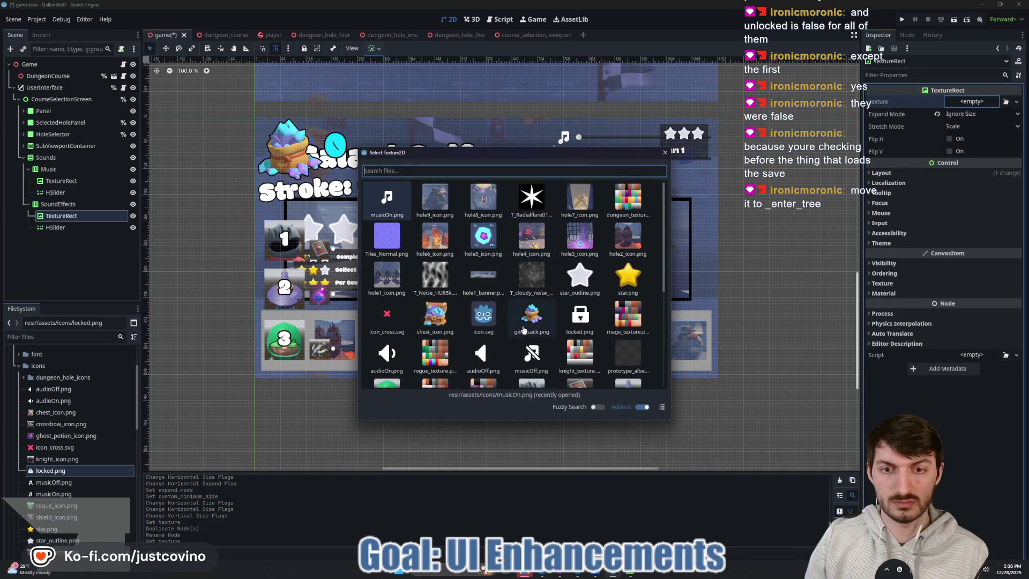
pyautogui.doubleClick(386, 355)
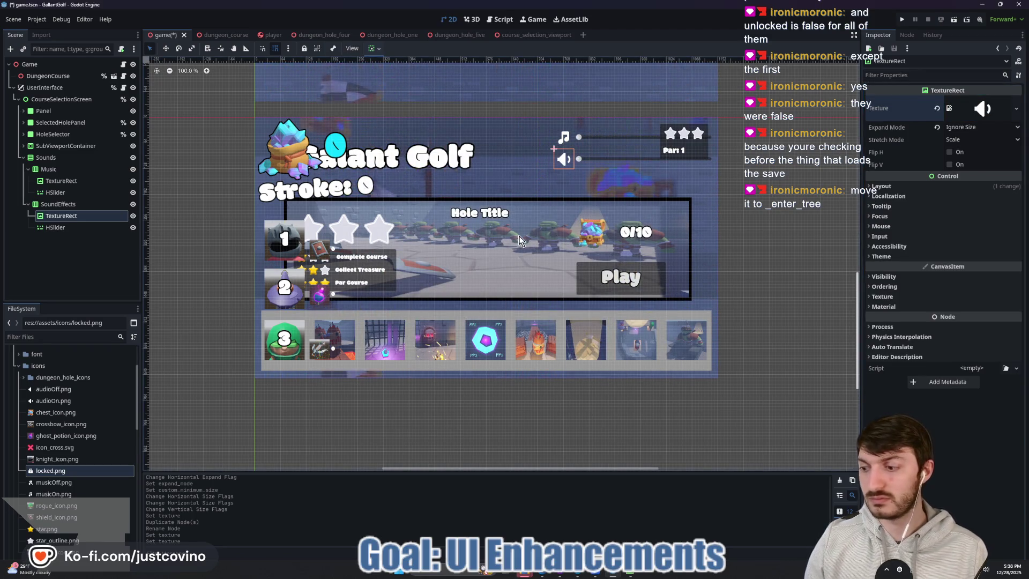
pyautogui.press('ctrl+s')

--

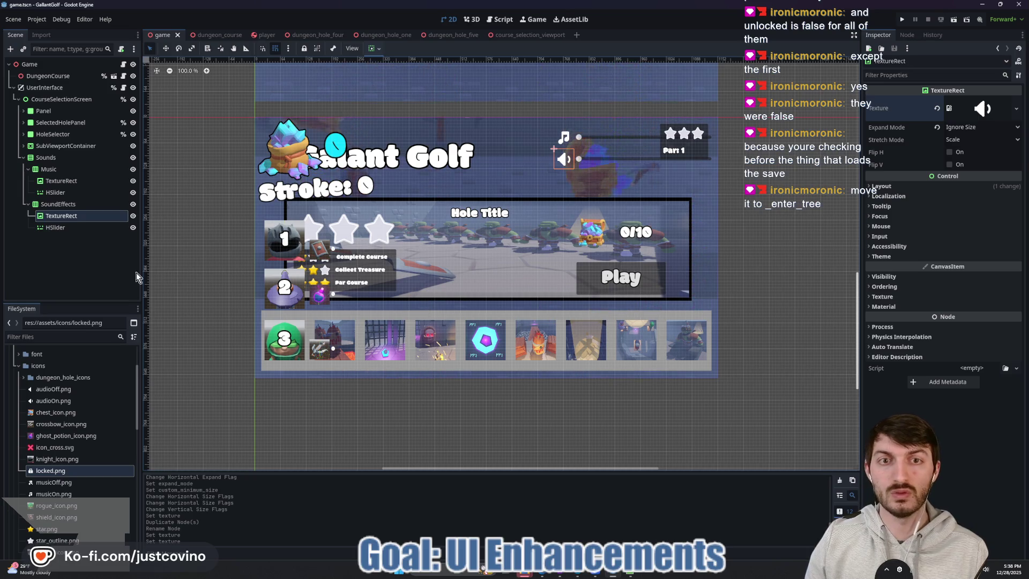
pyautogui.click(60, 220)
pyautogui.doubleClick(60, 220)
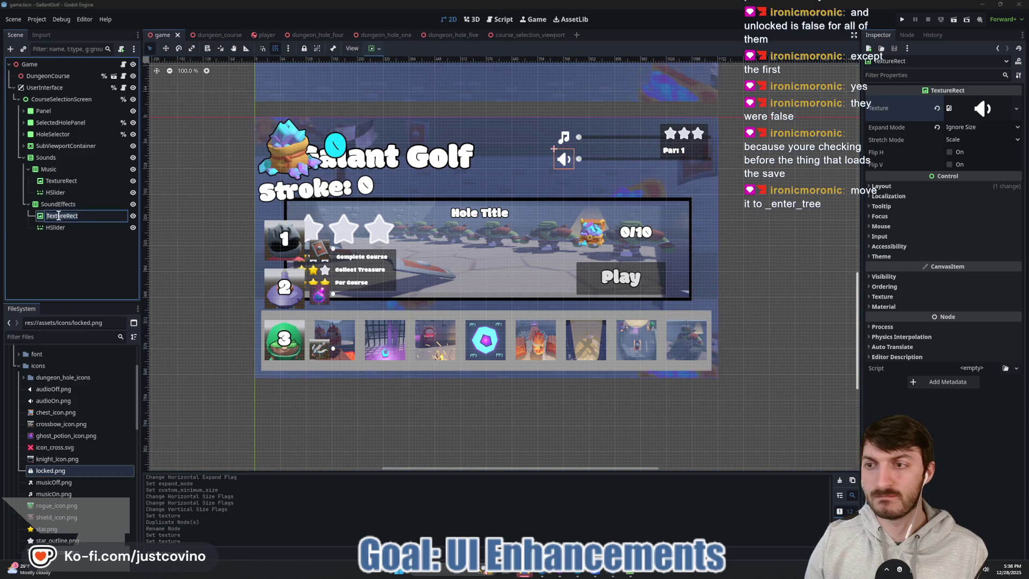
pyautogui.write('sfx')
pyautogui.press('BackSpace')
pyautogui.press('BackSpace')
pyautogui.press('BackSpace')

#### What you have to do:
Taking the records above, print only and exactly the lines from the line with "pyautogui.doubleClick(386, 355)" to the line with "pyautogui.press('ctrl+s')", both kept, and exclude pictures.

#### Written answer:
pyautogui.doubleClick(386, 355)
pyautogui.press('ctrl+s')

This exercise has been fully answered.